Among the records that follow, set down only the lines from the one containing "text_box [13, 304, 756, 821]" to the one containing "Rendered at 2001 by 1125 pixels.", both included, exactly.

Document layout detection data:
------------------------------------------------------------------------

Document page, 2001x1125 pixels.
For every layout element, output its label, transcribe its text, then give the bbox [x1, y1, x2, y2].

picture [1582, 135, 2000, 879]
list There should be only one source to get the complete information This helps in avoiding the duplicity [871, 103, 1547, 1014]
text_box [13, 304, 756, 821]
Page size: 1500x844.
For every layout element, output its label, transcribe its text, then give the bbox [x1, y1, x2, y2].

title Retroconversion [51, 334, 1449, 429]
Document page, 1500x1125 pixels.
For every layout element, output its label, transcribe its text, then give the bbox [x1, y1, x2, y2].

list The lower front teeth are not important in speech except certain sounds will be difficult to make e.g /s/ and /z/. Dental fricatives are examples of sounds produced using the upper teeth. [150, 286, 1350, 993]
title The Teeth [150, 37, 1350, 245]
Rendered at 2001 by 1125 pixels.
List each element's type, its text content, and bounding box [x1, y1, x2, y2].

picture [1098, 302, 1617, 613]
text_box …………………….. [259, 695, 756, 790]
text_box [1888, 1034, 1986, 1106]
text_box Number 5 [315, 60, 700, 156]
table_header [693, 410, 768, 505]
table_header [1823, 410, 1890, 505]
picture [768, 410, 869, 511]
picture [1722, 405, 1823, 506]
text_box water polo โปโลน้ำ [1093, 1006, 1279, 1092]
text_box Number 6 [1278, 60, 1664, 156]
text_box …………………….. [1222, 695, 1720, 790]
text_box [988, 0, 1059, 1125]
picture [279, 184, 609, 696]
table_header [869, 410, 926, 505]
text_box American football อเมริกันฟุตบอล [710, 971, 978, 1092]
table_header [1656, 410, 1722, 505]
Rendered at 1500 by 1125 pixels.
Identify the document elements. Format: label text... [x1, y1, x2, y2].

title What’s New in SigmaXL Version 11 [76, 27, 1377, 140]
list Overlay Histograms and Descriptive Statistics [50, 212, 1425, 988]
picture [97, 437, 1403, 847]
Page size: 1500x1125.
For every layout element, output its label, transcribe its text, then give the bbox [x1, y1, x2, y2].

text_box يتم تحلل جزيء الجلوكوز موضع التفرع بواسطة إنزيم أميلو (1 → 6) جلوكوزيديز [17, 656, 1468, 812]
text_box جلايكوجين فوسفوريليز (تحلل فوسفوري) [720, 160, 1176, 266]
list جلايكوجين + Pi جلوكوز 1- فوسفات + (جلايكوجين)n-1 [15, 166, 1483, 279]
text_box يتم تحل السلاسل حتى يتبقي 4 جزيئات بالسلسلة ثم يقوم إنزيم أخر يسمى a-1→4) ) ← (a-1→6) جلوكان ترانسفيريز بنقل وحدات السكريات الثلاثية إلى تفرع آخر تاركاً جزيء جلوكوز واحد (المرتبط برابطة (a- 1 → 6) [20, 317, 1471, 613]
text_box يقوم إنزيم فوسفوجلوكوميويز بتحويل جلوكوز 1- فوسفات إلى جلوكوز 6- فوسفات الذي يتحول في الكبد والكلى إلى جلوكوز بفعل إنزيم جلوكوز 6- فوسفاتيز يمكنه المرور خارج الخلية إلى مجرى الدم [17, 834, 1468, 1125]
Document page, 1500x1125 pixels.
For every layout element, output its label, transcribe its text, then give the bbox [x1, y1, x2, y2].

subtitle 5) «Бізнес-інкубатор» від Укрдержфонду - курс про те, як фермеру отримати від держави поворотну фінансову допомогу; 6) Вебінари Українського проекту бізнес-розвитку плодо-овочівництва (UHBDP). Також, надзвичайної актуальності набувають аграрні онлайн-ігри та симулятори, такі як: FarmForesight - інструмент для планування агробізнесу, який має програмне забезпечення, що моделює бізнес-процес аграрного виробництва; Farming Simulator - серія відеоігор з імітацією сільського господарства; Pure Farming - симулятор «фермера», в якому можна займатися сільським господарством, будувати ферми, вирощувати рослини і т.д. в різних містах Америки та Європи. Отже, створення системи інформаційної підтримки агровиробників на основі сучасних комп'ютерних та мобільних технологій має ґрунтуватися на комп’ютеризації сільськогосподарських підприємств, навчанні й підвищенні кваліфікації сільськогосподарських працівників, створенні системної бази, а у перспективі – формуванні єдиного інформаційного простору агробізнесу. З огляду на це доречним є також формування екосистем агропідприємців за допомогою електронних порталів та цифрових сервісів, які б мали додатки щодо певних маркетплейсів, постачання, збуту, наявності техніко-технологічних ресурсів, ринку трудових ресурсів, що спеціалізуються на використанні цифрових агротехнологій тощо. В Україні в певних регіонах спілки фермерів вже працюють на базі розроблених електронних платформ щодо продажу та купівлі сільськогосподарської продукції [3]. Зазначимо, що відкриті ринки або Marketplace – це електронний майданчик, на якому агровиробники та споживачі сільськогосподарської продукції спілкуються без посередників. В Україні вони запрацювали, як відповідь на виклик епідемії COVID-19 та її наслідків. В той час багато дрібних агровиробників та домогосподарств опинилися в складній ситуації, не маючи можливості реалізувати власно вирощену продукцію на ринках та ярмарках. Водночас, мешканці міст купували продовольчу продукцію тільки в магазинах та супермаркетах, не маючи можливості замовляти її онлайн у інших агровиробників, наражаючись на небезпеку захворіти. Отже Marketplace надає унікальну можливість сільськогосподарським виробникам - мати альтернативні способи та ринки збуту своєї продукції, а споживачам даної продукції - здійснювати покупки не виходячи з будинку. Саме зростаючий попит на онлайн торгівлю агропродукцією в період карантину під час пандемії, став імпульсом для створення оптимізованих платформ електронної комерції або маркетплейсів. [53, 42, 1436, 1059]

------------------------------------------------------------------------

Result of this task
text_box [13, 304, 756, 821]
Page size: 1500x844.
For every layout element, output its label, transcribe its text, then give the bbox [x1, y1, x2, y2].

title Retroconversion [51, 334, 1449, 429]
Document page, 1500x1125 pixels.
For every layout element, output its label, transcribe its text, then give the bbox [x1, y1, x2, y2].

list The lower front teeth are not important in speech except certain sounds will be difficult to make e.g /s/ and /z/. Dental fricatives are examples of sounds produced using the upper teeth. [150, 286, 1350, 993]
title The Teeth [150, 37, 1350, 245]
Rendered at 2001 by 1125 pixels.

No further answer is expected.